Sophia Loren once said that, if you don’t want to appear old, you should avoid groaning when you stand up from sitting. I don’t groan when I stand up, or at least not loudly, but I make other gestures that date me as visibly as a bubble hairdo. For instance, when I want to mimic “call me,” instead of placing my hand by my ear, middle digits flexed and thumb and little finger extended, I stick out my index and twirl it clockwise in the air, as if I were dialing a rotary phone. No matter how often I remind myself that this is even more old-making than groaning, before I know it my finger has twirled. And if you are in your car with the windows up and I have something I say to you, I will signal by rotating my hand and forearm, in a pathetic regression to the days when you rolled down a car window with your hand instead of pushing a button.
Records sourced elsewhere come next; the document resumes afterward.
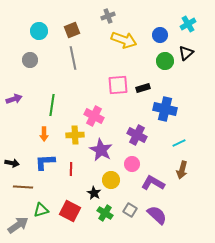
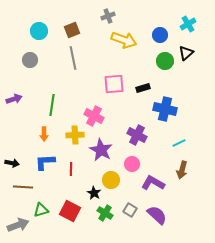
pink square: moved 4 px left, 1 px up
gray arrow: rotated 15 degrees clockwise
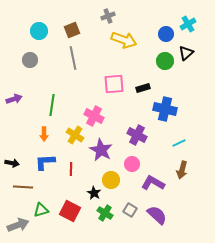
blue circle: moved 6 px right, 1 px up
yellow cross: rotated 36 degrees clockwise
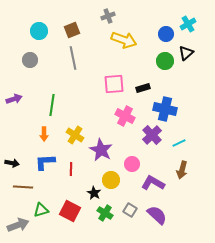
pink cross: moved 31 px right
purple cross: moved 15 px right; rotated 18 degrees clockwise
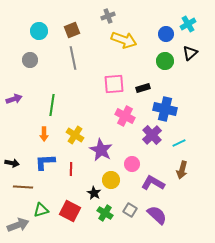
black triangle: moved 4 px right
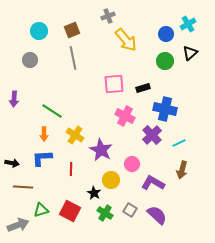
yellow arrow: moved 2 px right; rotated 30 degrees clockwise
purple arrow: rotated 112 degrees clockwise
green line: moved 6 px down; rotated 65 degrees counterclockwise
blue L-shape: moved 3 px left, 4 px up
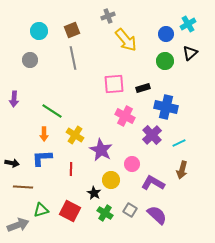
blue cross: moved 1 px right, 2 px up
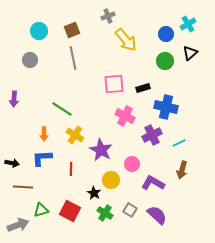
green line: moved 10 px right, 2 px up
purple cross: rotated 18 degrees clockwise
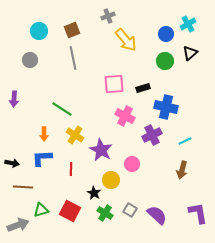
cyan line: moved 6 px right, 2 px up
purple L-shape: moved 45 px right, 30 px down; rotated 50 degrees clockwise
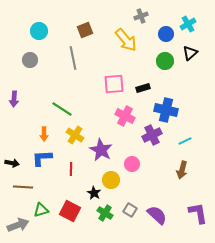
gray cross: moved 33 px right
brown square: moved 13 px right
blue cross: moved 3 px down
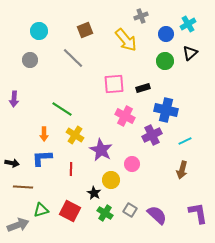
gray line: rotated 35 degrees counterclockwise
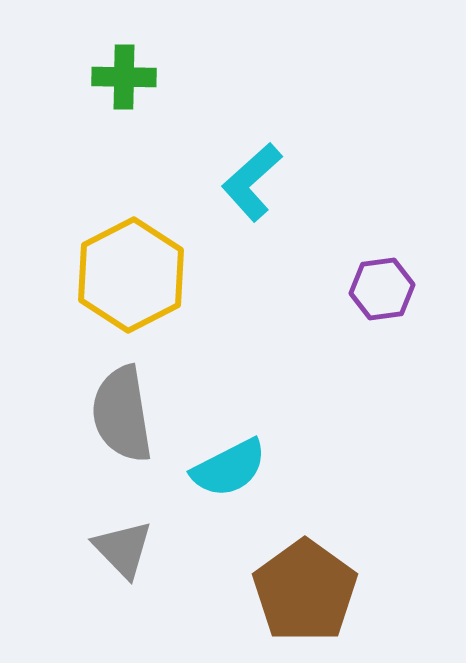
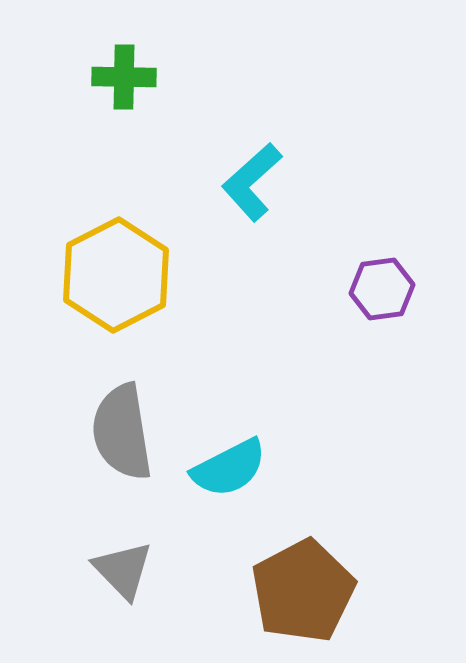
yellow hexagon: moved 15 px left
gray semicircle: moved 18 px down
gray triangle: moved 21 px down
brown pentagon: moved 2 px left; rotated 8 degrees clockwise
I have some thoughts about the buttons that have rendered these and other gestures obsolete. Where a push of a button with the index finger now rolls down the window, dials the phone, and disappears an unwanted solicitation, the old movements were varied, and involved different parts of the body. Starting a car used to require vigorous rotations of the entire arm (please note that this was well before my time). By the 1940s that procedure had dwindled to a flick of the wrist, and now requires no more than the push of a button. Shifting gears used to involve the forearm, and letting out the clutch involved both feet. Now something in the bowels of the car does the shifting, and as for the clutch, who even knows what that is anymore?
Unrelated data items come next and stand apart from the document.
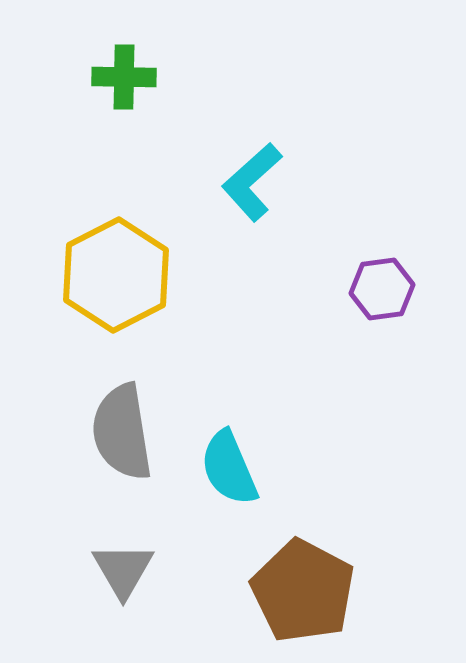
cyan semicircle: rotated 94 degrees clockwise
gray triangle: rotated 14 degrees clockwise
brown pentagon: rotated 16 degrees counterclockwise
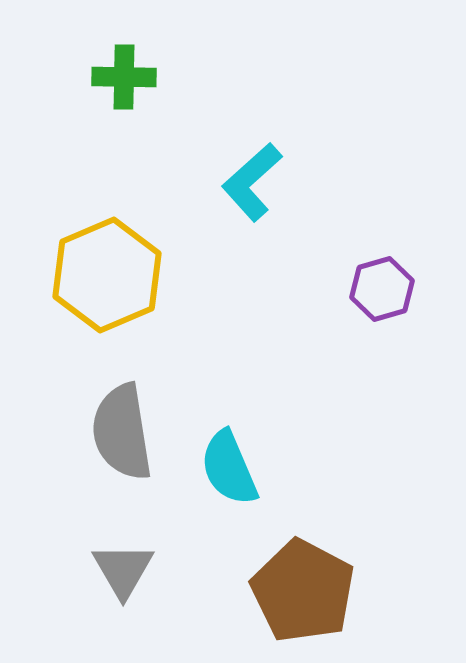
yellow hexagon: moved 9 px left; rotated 4 degrees clockwise
purple hexagon: rotated 8 degrees counterclockwise
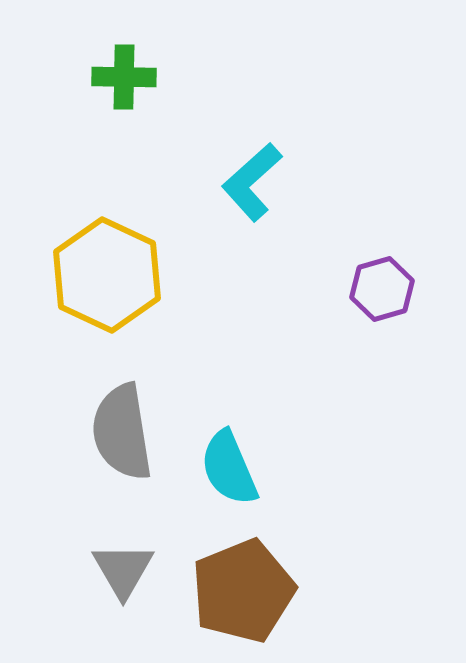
yellow hexagon: rotated 12 degrees counterclockwise
brown pentagon: moved 60 px left; rotated 22 degrees clockwise
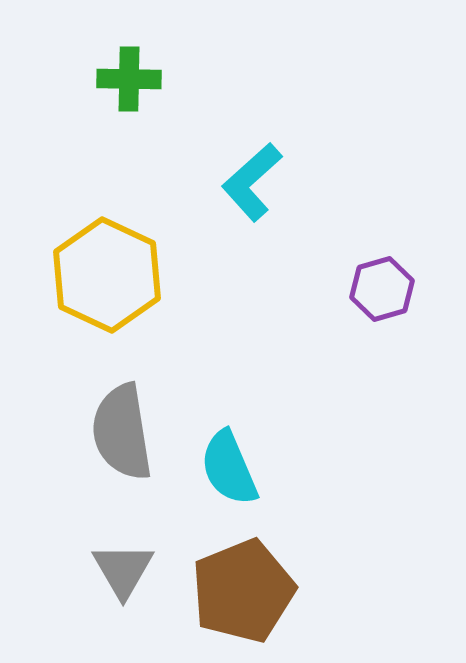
green cross: moved 5 px right, 2 px down
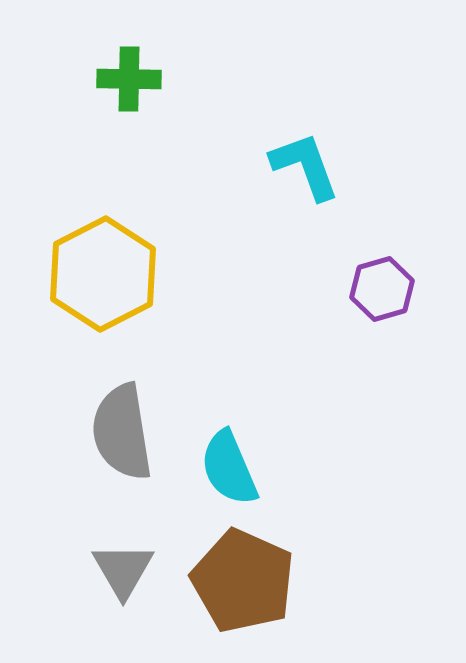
cyan L-shape: moved 53 px right, 16 px up; rotated 112 degrees clockwise
yellow hexagon: moved 4 px left, 1 px up; rotated 8 degrees clockwise
brown pentagon: moved 10 px up; rotated 26 degrees counterclockwise
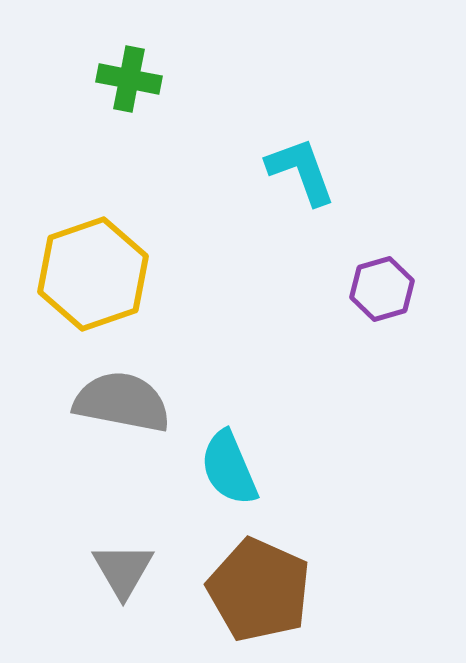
green cross: rotated 10 degrees clockwise
cyan L-shape: moved 4 px left, 5 px down
yellow hexagon: moved 10 px left; rotated 8 degrees clockwise
gray semicircle: moved 30 px up; rotated 110 degrees clockwise
brown pentagon: moved 16 px right, 9 px down
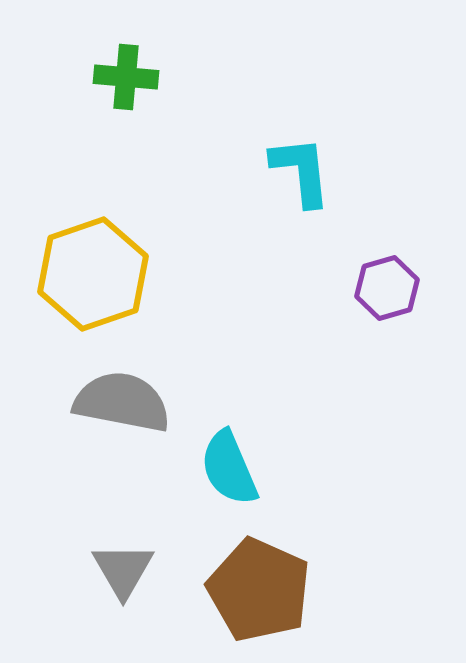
green cross: moved 3 px left, 2 px up; rotated 6 degrees counterclockwise
cyan L-shape: rotated 14 degrees clockwise
purple hexagon: moved 5 px right, 1 px up
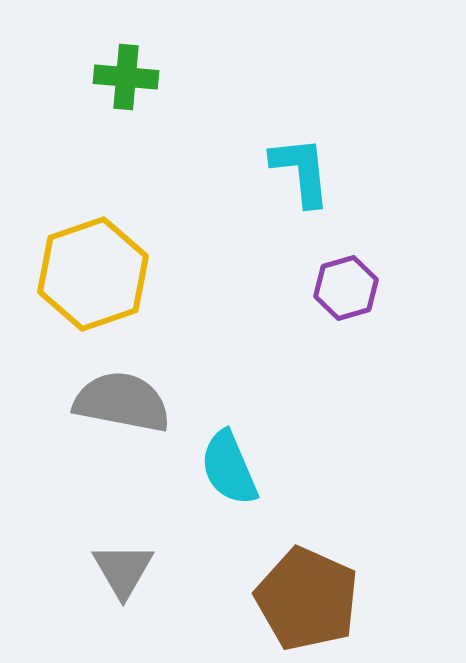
purple hexagon: moved 41 px left
brown pentagon: moved 48 px right, 9 px down
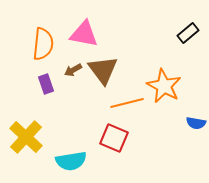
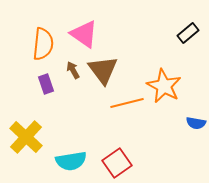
pink triangle: rotated 24 degrees clockwise
brown arrow: rotated 90 degrees clockwise
red square: moved 3 px right, 25 px down; rotated 32 degrees clockwise
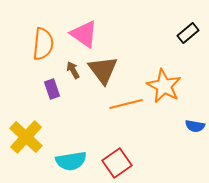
purple rectangle: moved 6 px right, 5 px down
orange line: moved 1 px left, 1 px down
blue semicircle: moved 1 px left, 3 px down
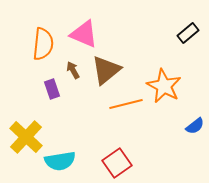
pink triangle: rotated 12 degrees counterclockwise
brown triangle: moved 3 px right; rotated 28 degrees clockwise
blue semicircle: rotated 48 degrees counterclockwise
cyan semicircle: moved 11 px left
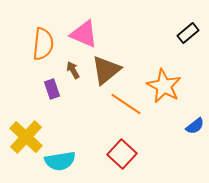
orange line: rotated 48 degrees clockwise
red square: moved 5 px right, 9 px up; rotated 12 degrees counterclockwise
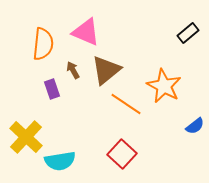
pink triangle: moved 2 px right, 2 px up
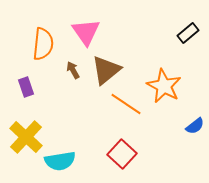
pink triangle: rotated 32 degrees clockwise
purple rectangle: moved 26 px left, 2 px up
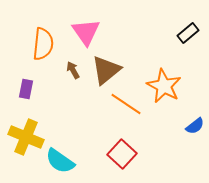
purple rectangle: moved 2 px down; rotated 30 degrees clockwise
yellow cross: rotated 20 degrees counterclockwise
cyan semicircle: rotated 44 degrees clockwise
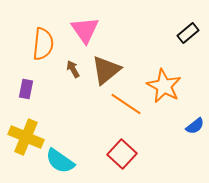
pink triangle: moved 1 px left, 2 px up
brown arrow: moved 1 px up
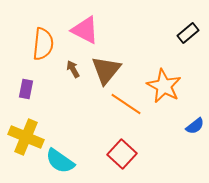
pink triangle: rotated 28 degrees counterclockwise
brown triangle: rotated 12 degrees counterclockwise
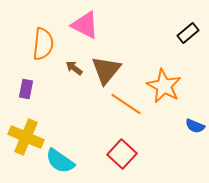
pink triangle: moved 5 px up
brown arrow: moved 1 px right, 1 px up; rotated 24 degrees counterclockwise
blue semicircle: rotated 60 degrees clockwise
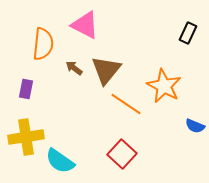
black rectangle: rotated 25 degrees counterclockwise
yellow cross: rotated 32 degrees counterclockwise
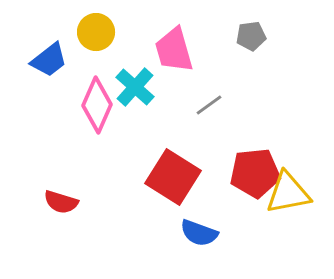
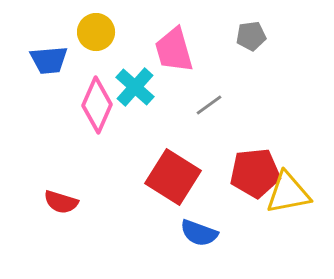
blue trapezoid: rotated 33 degrees clockwise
Remember manual typewriters, how heavy they were to lug around? The keys were sturdily resistant to touch (are you sure that’s the right word? they seemed to ask), and at the end of a paragraph you had to twist the roller to move the paper up. Now our laptops are light as a feather, the keys respond to the slightest contact, and to start a new paragraph we click the Enter button. (Of all the charms of a manual typewriter, the one I miss the most is that friendly ding of the carriage return, an encouraging acknowledgement that you were one line closer to your goal.)
In ancient times, if we wanted to change a TV channel we had to stand up, walk to the set, twist a dial, and adjust the rabbit ears. Now we remain sprawled in our recliners, pushing buttons and popping bonbons in our mouth. To keep my physical deterioration at a minimum while watching TV, I set my phone timer for twenty minutes, at which point I decant the cat from my lap, stand up, and wave my arms and legs around a bit. Then I sit down, call the cat, who deeply resents this routine, back onto my lap, and reset the timer.
The young Bach once walked twenty miles to hear Buxtehude play the organ. Today he would just click on YouTube and listen to his heart’s content.
We spend far too much time sitting around pushing buttons. If this continues, our great grandchildren will be born with enormous heads, spindly arms and legs, and long, muscular index fingers. And since all the button pushing, in my opinion, is greatly responsible for the obesity epidemic, their abdomens will be huge. The winding of car windows, dialing of rotary phones, beating of egg whites, and hanging of laundry used to consume calories, maybe just a few at a time, but at the end of the day they added up. Without those exertions, we are reduced to inventing ways to use up the calories that surround us on all sides. So we get in the car, push the starter button, drive to the gym, push the door-lock button, and push the buttons on the treadmill so that, for a specified number of minutes, we can pretend that we’re scaling a mountain with our two, now mostly irrelevant, God-given legs. But at least, while we’re conquering that peak, our index fingers get a rest.
6 Responses
People now don’t even turn pages or dig a book off a shelf. We sit there stupefied and diddle with a button or two. And of course we don’t cut wood and build fires for cooking, etc. Yes, the world–at least much of it–is being pole-axed by conveniences.
Well, as long as we’re reading, we’re not totally stupefied, but I know what you mean about all these conveniences. A friend who is a teacher responded to this post on FB saying that she sees lack of fine motor control in young children….
Fine motor control in children is facilitated by a mindless activity known as ‘coloring’ – whereby wax sticks are carefully applied only within dark printed lines.
That’s why my kids have the same terrible handwriting as their peers, even though I homeschooled them, and hold a writing implement in the crook between thumb and forefinger, like apes (don’t tell them I said that).
I had only so much energy – it didn’t go to handing out black lines on paper and requiring them to fill it in.
But these same children can type with thumbs on a tiny keyboard – something I accomplish only painfully and slowly.
You win some, you lose some, and our children are not taught to knot threads for carpets.
Ah, typing with thumbs–something I hope to master before I die.
You remember I sent you an essay on walking. We still do that, though now Kathleen is in a wheel chair with me pushing, and we are going about a half mile to the grocery store and back. I hope you are able to get out before the weather gets too brutal up there. Fortunately, at our new assisted living home, we are at the edge of a commercial district and can easily walk for groceries or to eat at a restaurant. But, it is easy to sit in front of the TV and wine our evening away.
John
Those walks pushing a wheel chair must be quite a workout. I am glad that you and Kathleen are able to get out regularly.